Toutes les morts de Laila Starr

« Mort, j’ai bien peur qu’on doive se séparer de toi.
Pardon ?!
Attends, ça n’a rien de personnel ! Nous restructurons tout le service. »
Après une éternité de bons et loyaux services, la Mort, déesse à six bras, est congédiée par son patron, un vieillard tricéphale. La cadre dynamique adepte du tailleur n’a pas l’intention de se laisser faire. Pour sauver son taf, elle projette de tuer Darius. Pour le moment, c’est un bébé, mais dans quelques décennies, il inventera l’immortalité. Comme cadeau de départ, ses supérieurs lui offrent une enveloppe humaine afin qu’elle découvre les plaisirs de la vie des mortels. Elle s’incarne dans le corps de Laïla Starr, une jeune femme décédée dans un hôpital de Bombay, là où naît justement le gamin. Le destin est cependant facétieux.

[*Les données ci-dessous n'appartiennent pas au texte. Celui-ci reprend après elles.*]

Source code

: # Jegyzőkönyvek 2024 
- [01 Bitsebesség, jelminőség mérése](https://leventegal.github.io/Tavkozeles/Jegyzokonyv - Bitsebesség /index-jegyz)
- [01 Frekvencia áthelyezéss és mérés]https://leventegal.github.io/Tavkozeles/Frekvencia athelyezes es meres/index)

Dans Toutes les morts de Laïla Starr, Ram V présente une étonnante allégorie sur le monde du travail, transposé dans celui des divinités. Avec beaucoup d’efficacité, l’auteur situe en quelques pages les enjeux de cet univers singulier, avant de précipiter son héroïne au cœur de l’action. Loin des dieux près du cœur, elle développe peu à peu son humanité, se montre moins intransigeante, déterminée et catégorique. Et surtout, plus vulnérable. Le sujet pourrait s’avérer lourd, en fait il l’est un peu ; le scénariste déploie toutefois une forme de douceur sur laquelle il saupoudre des notes d’humour. Au final, le lecteur croit en la rédemption de la protagoniste, laquelle se révèle attachante.

Filipe Andrede propose un dessin relâché, proche de l’esquisse, sur lequel il dépose une généreuse couche de couleurs vives, voire criardes, qui piquent les rétines, sans pour cela être désagréables. Il y a quelque chose d’expressionniste dans ses corps élancés et ses visages émaciés d’où se dégagent tristesse et douleur. L’artiste privilégie des cases très larges, bon nombre de ses planches sont d’ailleurs composées de cinq ou six vignettes occupant toute la largeur de la page, les personnages, souvent dépeints au centre, apparaissent alors isolés au milieu d’un décor généralement dépouillé.

Une intéressante réflexion sur la vie et la mort, le Bien et le Mal, sans oublier une critique acerbe de la société néolibérale et sa propension à trancher les têtes.